The task: Begin at the line containing "pinky mcp: (259, 290)" in the data below and go on through the line containing "middle dip: (697, 307)", repeating each line exactly; include both ends and no other line.

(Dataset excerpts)
════════════════
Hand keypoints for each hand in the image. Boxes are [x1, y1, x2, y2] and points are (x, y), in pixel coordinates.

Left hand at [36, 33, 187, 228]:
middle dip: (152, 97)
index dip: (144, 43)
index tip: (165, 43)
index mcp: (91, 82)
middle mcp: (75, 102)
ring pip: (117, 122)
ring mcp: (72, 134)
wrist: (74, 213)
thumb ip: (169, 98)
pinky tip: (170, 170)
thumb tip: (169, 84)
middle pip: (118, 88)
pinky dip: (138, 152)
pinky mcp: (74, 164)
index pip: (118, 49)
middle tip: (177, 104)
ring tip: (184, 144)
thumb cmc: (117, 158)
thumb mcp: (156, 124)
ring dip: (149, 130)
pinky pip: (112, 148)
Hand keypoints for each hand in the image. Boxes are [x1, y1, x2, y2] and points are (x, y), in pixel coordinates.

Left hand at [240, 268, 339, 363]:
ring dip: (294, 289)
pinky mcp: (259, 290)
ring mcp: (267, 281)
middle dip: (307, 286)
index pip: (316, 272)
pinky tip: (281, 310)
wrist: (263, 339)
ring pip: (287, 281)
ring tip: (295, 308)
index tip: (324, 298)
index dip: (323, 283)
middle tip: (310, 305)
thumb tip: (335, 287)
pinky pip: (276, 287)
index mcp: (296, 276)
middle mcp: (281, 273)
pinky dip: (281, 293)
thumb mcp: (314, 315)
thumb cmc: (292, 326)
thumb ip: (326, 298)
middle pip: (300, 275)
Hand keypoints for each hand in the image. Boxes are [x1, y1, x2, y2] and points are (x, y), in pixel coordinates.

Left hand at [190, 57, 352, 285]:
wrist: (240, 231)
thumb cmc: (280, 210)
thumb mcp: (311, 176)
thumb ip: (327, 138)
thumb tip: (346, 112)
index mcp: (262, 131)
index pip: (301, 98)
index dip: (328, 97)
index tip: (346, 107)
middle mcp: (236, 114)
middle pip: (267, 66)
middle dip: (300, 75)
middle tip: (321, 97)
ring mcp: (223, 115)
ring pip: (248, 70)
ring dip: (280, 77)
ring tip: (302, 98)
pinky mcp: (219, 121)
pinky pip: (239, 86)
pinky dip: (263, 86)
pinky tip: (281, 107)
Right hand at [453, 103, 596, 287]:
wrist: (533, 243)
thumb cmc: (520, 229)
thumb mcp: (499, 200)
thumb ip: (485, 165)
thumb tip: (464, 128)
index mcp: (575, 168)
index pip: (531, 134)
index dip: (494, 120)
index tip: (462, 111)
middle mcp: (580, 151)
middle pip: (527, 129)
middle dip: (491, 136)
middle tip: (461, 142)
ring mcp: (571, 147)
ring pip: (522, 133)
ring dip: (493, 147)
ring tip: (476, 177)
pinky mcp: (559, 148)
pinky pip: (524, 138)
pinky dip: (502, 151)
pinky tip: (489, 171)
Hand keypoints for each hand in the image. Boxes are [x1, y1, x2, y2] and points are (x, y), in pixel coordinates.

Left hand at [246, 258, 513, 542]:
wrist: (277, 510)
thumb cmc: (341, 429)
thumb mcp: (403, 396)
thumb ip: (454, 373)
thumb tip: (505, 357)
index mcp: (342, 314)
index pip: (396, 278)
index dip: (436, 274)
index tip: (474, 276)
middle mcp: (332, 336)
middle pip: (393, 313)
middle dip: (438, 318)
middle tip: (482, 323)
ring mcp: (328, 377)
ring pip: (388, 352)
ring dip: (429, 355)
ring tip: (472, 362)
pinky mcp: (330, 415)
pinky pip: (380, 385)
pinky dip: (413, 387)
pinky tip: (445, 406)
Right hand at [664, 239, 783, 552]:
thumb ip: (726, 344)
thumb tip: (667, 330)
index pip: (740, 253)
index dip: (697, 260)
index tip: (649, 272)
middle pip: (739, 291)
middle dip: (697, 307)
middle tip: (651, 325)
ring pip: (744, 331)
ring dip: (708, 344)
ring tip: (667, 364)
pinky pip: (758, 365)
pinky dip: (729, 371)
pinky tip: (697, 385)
════════════════
Solution for this problem:
pinky mcp: (259, 290)
ring mcp: (267, 281)
middle dip: (307, 286)
index pip: (316, 272)
pinky tip: (281, 310)
wrist: (263, 339)
ring pip: (287, 281)
ring tip: (295, 308)
index tip: (324, 298)
index dip: (323, 283)
middle tip: (310, 305)
thumb tip: (335, 287)
pinky pip: (276, 287)
index mcp: (296, 276)
middle mcp: (281, 273)
pinky dip: (281, 293)
thumb mcp: (314, 315)
thumb cmc: (292, 326)
thumb ip: (326, 298)
middle pip: (300, 275)
Hand keypoints for each hand in the image. Boxes are [x1, y1, x2, y2] and points are (x, y), in pixel coordinates.

Left hand at [190, 57, 352, 285]:
wrist: (240, 231)
thumb cmc: (280, 210)
thumb mcp: (311, 176)
thumb ip: (327, 138)
thumb tip: (346, 112)
index mcp: (262, 131)
index pip: (301, 98)
index dip: (328, 97)
index tip: (346, 107)
middle mcp: (236, 114)
middle pip: (267, 66)
middle dip: (300, 75)
middle tip: (321, 97)
ring mcp: (223, 115)
ring pip: (248, 70)
ring dip: (280, 77)
ring tip: (302, 98)
pinky mcp: (219, 121)
pinky pip: (239, 86)
pinky dip: (263, 86)
pinky tip: (281, 107)
Right hand at [453, 103, 596, 287]:
wrist: (533, 243)
thumb cmc: (520, 229)
thumb mcp: (499, 200)
thumb ip: (485, 165)
thumb tip: (464, 128)
index mcp: (575, 168)
index pip: (531, 134)
index dip: (494, 120)
index tip: (462, 111)
middle mcp: (580, 151)
middle pip: (527, 129)
middle dip: (491, 136)
middle tip: (461, 142)
ring mcp: (571, 147)
ring pip: (522, 133)
ring dip: (493, 147)
ring tip: (476, 177)
pinky mcp: (559, 148)
pinky pip: (524, 138)
pinky dip: (502, 151)
pinky tip: (489, 171)
Hand keypoints for each hand in the image. Boxes are [x1, y1, x2, y2] and points are (x, y), in pixel coordinates.

Left hand at [246, 258, 513, 542]:
wrist: (277, 510)
thumb cmc: (341, 429)
thumb mcp: (403, 396)
thumb ip: (454, 373)
thumb tip: (505, 357)
index mcp: (342, 314)
index pip: (396, 278)
index dip: (436, 274)
index tip: (474, 276)
middle mcp: (332, 336)
middle pip: (393, 313)
middle dip: (438, 318)
middle tip: (482, 323)
ring mcp: (328, 377)
ring pip: (388, 352)
ring dip: (429, 355)
ring tip: (472, 362)
pinky mcp: (330, 415)
pinky pip: (380, 385)
pinky dip: (413, 387)
pinky tip: (445, 406)
Right hand at [664, 239, 783, 552]:
thumb ip: (726, 344)
thumb tip: (667, 330)
index pip: (740, 253)
index dip: (697, 260)
index tip: (649, 272)
middle pip: (739, 291)
middle dip: (697, 307)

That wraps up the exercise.